Dr JFL
Le gros est-il condamné à vivre avec le sentiment que tout le monde se moque de lui ?
Pr PML
Cela dépend des gros.?Il y a d’abord les obésités morbides, maladives ; Les gens qui en souffrent, ont un sentiment d’exclusion permanent : au-delà de la moquerie, il sentent que la société n’est « pas faite pour eux ». Ils sont toujours en difficulté ; On est là, véritablement, dans des logiques de handicap.?Face à une obésité simple ou un surpoids, on se rend compte qu’il y a un lien avec la manière dont la personne vit son obésité et sa personnalité. Concrètement : il y a toujours l’image du bon gros, celui qui est amusant ; et puis celle du « gros con », (pour être exhaustif il y a aussi le mais également le « petit con » !). Mais le bon gros, qui assume, que tout le monde connaît autour de soi, est quelqu’un qui est bien en chair, pas forcément avec un surpoids ou une obésité, mais qui est celui qui amuse tout le monde, qui semble apparemment parfaitement bien dans son corps, qui assume, et qui n’a pas du tout ce vécu de moqueries.?Il y a aussi le surpoids véritable « armure », de gens qui se protègent. Dans ce cas, quand on se protège, c’est qu’on a quelque chose à protéger... Et forcément, on se sent la cible du regard des autres.
Dr JFL
Le gros se sent-il obligé d’être drôle pour décomplexer ?
Pr PML
Je pense qu’il s’agit d’une des attitudes, une des représentations sociales du gros.

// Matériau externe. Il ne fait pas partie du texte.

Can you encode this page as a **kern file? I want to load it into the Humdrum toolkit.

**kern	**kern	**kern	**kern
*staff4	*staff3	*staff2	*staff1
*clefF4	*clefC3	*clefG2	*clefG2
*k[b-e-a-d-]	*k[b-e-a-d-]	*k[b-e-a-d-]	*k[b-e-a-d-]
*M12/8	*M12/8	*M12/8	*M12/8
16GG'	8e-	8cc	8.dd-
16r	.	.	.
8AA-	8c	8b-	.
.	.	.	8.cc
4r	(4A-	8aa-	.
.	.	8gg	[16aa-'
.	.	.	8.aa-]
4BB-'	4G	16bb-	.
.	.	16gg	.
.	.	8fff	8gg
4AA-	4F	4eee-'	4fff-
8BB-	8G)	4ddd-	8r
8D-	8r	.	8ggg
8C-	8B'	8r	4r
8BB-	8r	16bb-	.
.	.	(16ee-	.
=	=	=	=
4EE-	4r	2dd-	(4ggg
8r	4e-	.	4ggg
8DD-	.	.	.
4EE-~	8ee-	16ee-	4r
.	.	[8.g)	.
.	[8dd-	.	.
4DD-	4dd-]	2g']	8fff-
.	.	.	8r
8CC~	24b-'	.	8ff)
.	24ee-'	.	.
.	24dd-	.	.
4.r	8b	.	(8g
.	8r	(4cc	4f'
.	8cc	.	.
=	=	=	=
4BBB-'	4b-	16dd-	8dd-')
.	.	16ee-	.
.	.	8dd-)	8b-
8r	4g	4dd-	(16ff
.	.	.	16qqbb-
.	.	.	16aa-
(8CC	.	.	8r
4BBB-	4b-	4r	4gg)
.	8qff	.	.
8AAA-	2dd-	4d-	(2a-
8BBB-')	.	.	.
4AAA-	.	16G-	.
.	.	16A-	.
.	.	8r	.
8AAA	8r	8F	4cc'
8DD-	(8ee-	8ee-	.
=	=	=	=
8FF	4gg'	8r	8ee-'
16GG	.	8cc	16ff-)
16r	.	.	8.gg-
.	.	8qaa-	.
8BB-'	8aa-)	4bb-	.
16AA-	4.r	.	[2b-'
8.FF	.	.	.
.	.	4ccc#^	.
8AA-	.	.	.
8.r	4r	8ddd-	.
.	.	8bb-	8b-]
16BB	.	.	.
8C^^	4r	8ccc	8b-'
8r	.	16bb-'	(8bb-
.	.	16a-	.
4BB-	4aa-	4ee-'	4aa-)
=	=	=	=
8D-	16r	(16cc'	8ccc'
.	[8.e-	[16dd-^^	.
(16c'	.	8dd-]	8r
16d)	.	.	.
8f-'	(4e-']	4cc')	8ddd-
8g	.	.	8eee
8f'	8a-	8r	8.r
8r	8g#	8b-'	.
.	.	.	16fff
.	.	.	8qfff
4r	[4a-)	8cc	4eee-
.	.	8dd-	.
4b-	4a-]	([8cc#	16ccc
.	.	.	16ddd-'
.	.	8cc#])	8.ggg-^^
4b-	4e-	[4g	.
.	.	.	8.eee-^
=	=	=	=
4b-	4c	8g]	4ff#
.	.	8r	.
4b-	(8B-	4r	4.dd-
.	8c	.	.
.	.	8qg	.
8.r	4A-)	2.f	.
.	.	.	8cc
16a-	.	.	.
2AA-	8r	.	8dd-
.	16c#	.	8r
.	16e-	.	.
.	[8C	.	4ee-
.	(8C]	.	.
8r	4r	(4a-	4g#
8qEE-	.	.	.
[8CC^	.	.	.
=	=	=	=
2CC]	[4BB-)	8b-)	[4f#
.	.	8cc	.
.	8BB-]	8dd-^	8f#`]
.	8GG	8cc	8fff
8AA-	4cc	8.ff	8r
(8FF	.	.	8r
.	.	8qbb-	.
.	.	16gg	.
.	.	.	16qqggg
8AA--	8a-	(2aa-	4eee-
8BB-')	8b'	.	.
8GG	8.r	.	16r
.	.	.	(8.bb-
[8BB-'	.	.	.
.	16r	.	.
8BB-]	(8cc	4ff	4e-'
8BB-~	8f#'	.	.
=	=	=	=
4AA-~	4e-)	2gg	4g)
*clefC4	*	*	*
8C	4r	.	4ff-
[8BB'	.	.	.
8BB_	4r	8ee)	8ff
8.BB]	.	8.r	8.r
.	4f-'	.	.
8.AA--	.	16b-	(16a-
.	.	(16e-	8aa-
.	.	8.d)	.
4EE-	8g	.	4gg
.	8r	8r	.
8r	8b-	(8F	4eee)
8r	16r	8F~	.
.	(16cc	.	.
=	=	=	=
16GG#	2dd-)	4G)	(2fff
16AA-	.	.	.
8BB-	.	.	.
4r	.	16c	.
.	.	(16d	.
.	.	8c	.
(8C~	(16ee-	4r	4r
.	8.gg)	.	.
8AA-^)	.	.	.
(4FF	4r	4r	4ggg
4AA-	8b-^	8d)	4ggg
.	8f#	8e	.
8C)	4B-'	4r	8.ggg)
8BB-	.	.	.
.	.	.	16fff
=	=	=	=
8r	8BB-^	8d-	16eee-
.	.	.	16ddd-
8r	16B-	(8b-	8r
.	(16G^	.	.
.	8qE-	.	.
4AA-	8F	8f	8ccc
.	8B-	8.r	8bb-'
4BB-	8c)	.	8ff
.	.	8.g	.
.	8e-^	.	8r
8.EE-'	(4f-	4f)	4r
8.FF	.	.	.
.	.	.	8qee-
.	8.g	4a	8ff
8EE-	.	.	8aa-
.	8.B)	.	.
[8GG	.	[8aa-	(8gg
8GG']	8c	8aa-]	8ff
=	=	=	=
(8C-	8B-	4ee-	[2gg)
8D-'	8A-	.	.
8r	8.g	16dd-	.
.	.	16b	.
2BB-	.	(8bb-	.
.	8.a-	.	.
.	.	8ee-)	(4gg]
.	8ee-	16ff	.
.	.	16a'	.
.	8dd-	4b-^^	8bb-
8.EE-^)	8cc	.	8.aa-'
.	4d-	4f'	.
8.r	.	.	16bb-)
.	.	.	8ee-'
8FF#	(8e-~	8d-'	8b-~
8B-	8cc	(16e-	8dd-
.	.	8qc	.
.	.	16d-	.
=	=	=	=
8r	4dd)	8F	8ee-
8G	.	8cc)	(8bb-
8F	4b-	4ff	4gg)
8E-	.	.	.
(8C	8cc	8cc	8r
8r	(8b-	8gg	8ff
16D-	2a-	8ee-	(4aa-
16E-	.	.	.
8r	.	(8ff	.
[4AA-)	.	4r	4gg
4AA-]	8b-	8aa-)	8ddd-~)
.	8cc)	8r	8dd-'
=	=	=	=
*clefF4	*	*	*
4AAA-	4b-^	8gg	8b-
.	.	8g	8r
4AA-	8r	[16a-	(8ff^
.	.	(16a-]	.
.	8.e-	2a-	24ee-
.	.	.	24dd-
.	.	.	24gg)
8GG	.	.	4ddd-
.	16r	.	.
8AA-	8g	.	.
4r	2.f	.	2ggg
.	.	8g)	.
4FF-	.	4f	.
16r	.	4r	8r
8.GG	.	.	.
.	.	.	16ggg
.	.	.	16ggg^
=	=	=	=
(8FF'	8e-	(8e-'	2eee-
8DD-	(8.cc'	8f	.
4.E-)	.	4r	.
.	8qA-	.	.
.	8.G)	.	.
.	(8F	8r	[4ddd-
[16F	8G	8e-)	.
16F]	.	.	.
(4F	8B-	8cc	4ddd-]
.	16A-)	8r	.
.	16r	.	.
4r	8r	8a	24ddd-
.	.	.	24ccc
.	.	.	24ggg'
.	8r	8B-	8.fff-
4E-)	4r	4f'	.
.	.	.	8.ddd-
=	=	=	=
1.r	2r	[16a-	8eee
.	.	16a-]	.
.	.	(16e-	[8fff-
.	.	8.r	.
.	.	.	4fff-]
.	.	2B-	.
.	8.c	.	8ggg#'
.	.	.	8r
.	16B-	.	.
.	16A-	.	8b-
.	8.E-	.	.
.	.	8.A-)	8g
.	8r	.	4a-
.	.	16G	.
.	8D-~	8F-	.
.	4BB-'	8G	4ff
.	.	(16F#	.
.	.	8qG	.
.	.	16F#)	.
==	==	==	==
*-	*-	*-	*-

C’est-à-dire le gros, le visage poupin, infantile, rond, sympathique, amusant, avec lequel on a envie de partager un moment de plaisir. C’est véritablement quelque chose qui constitue, à mon avis, un des risques d’entretien de l’obésité. Parce qu’en fait, dans ce cas-là, on peut se plaire à faire rire, à être drôle et se plaire à assumer cette identité-là.
Dr JFL
Est-ce que maigrir peut rendre triste ?
Pr PML
Oui, si maigrir faire perdre son identité. Dans ce cas, quand on perd son identité, la représentation identitaire que l’on avait soi-même et vis-à-vis des autres, c’est-à-dire comment ils nous voient, comment on imagine qu’ils nous voient, peut induire une certaine tristesse, qui va s’installer, parce qu’on a perdu quelque chose.
Dr JFL
Comment se persuader que c’est d’abord pour soi que l’on maigrit ?
Pr PML
Un gros peut percevoir que c’est pour lui qu’il doit maigrir, quand il monte des escaliers, s’il est obligé de s’arrêter trois fois. C’est aussi quand il n’arrive pas à se baisser pour faire ses lacets facilement. Il ne s’agit pas de stigmatiser ces moments-là, mais on voit bien que c’est dans la perception intime, immédiate, des conséquences de l’obésité, qu’il faut travailler. Sinon, le reste du temps, quand c’est une fois de plus une fonction d’identité qui est assumée, cela devient une situation où l’on se dit : « Maigrir, mais pourquoi faire ? ».
Dr JFL
Le moment-clef de la perte de poids est très différent d’une personne à une autre. Pourquoi un jour cela marche-t-il ? Que peut faire le psy pour aider à gagner la décision ?
Pr PML
Sincèrement, le psy peut aider à la perception du caractère de l’ici et du maintenant. Sortir du discours, qui est trop conceptuel, de l’intérêt que cela représentera à un moment ou à un autre. On n’arrête pas de fumer parce qu’on pense que cela nous permettra de ne pas avoir le cancer dans 20 ans. On n’arrête de fumer parce qu’on ressent les bénéfices du goût, de l’odeur, etc. On ne décide pas de maigrir parce qu’on se dit : « Peut-être que je n’aurai pas un infarctus dans 5 ans ». On décide de maigrir, parce qu’à un moment donné, on va ressentir à la fois les contraintes et les bénéfices éventuels. Je crois qu’il est fondamental de vraiment se centrer sur le caractère immédiat.
Dr JFL
A contrario, l’image du gros est parfois jugée rassurante ?
Pr PML
Oui, mais cela a changé en 2 générations. Jusqu’au 3e quart du 20e siècle, le gros, était le symbole de la jovialité, du succès, des qualités, etc. En fait, on a basculé, il y a probablement une quarantaine d’années, dans une représentation du gros : on est passé du gros à l’obèse, et à mon avis, ce changement social est relativement récent.